The Nutrition Fountain of Youth? | Dec. 7, 2011
The legend of the fountain of youth has been around for thousands of years. From ancient Greek myths to modern movies such as “Pirates of the Caribbean,” the narrative of the search for the fountain of youth captivates the minds of audiences young and old. The question of whether the fountain truly exists has yet to be determined, but there are other ways to maintain a youthful body and mind.
Instead of focusing on quick fixes for those signs of aging, focus your attention on making lifestyle changes that will benefit you for the rest of your life. We age along a continuum, rather than all of a sudden. Getting adequate levels of nutrients throughout life is an important step toward maintaining youthfulness. There are multiple supplements on the market that claim to have the power to reduce wrinkles, boost memory and aid in fat loss. What many people do not realize is that supplements are not regulated by the Food and Drug Administration, so information given about each supplement (including information on the label) is not always backed up by conclusive research. What you think you are taking might be much more or less of a nutrient than is actually in the supplement. Should you decide to take supplements, talk to your doctor and registered dietitian before taking them – supplements, even herbal supplements, can have negative effects on their users.
So how do you obtain youth and get the right nutrients without the help of the fountain or supplements?
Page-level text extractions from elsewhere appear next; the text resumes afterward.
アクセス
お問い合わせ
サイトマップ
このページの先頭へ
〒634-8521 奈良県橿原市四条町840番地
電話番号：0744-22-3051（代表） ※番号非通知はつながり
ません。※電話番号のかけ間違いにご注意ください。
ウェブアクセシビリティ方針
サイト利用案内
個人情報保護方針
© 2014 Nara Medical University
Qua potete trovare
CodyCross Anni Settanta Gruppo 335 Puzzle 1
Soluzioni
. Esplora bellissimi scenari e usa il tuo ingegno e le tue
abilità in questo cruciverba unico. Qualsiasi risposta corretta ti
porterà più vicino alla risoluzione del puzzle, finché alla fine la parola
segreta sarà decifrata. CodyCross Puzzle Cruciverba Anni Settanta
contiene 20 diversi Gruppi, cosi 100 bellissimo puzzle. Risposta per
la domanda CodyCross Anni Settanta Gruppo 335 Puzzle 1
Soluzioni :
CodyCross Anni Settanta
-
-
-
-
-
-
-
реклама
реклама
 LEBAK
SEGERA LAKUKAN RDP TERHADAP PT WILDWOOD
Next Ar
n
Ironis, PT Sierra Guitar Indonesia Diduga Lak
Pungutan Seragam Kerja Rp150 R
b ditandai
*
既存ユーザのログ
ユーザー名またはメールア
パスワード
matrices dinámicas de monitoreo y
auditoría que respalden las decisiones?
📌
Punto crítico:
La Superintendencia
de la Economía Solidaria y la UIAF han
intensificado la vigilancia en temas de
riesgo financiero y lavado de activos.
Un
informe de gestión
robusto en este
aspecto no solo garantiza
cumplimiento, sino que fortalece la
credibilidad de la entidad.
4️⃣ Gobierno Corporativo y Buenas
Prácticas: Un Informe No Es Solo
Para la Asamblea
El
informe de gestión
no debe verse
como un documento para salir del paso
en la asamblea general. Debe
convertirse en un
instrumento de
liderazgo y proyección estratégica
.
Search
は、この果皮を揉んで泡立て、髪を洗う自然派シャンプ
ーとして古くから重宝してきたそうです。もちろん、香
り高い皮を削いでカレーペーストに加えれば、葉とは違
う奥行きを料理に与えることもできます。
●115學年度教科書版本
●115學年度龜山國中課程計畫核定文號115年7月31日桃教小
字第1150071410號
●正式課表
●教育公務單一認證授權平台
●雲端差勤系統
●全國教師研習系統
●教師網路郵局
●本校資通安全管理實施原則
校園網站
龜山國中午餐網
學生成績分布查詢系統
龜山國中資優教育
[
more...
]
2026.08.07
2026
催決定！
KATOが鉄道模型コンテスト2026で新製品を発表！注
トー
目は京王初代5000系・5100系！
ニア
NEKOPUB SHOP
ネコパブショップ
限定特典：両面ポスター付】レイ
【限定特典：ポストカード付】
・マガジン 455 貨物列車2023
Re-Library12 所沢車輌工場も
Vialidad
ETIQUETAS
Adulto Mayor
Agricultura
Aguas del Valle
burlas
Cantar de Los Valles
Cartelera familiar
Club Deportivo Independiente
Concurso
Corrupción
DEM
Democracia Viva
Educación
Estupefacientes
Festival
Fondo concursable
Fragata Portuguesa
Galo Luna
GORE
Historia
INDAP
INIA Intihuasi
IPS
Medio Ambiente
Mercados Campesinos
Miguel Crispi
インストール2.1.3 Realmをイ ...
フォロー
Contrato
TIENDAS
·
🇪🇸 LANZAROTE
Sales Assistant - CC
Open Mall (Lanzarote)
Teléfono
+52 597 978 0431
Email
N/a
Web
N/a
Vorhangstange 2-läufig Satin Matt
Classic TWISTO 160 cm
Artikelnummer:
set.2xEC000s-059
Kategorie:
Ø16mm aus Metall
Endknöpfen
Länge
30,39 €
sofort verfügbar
It is as simple as the foods you choose to eat. If you eat to stay young, you will. What types of foods should you choose? The United States Department of Agriculture’s new MyPlate is a great place to start. It divides our plates into four different food groups, vegetables, fruits, protein and grains with a side of dairy included. To get the vitamins and minerals your body needs to remain youthful follow these simple tips:
Divide your plate in half
1) Instead of filling half of it with rice, pasta, potato or other cars, fill half with vegetables and fruits.
2) Instead of making meat the central point of the meal, be sure that it only takes up ¼ of your plate (around 3 ounces – deck of cards). Choose lean cuts of meat, pork, chicken or fish. Beans are a nutrient packed substitute for any meat. Quinoa and Chia seeds are new high protein foods that can be substituted for meat as well.
3) Instead of processed grains, make at least half of your grains whole with whole wheat bread and tortillas, brown rice, oatmeal or popcorn.
4) Instead of high fat dairy products, choose fat free or low fat dairy such as cheese, yogurt and milk.
5) Limit foods that are highly processed and contain excess saturated and trans fats.
6) Limit sugar-sweetened beverages. Drink plenty of water.
7) Choose foods that contain lower sodium.
8) Enjoy your food…you are what you eat!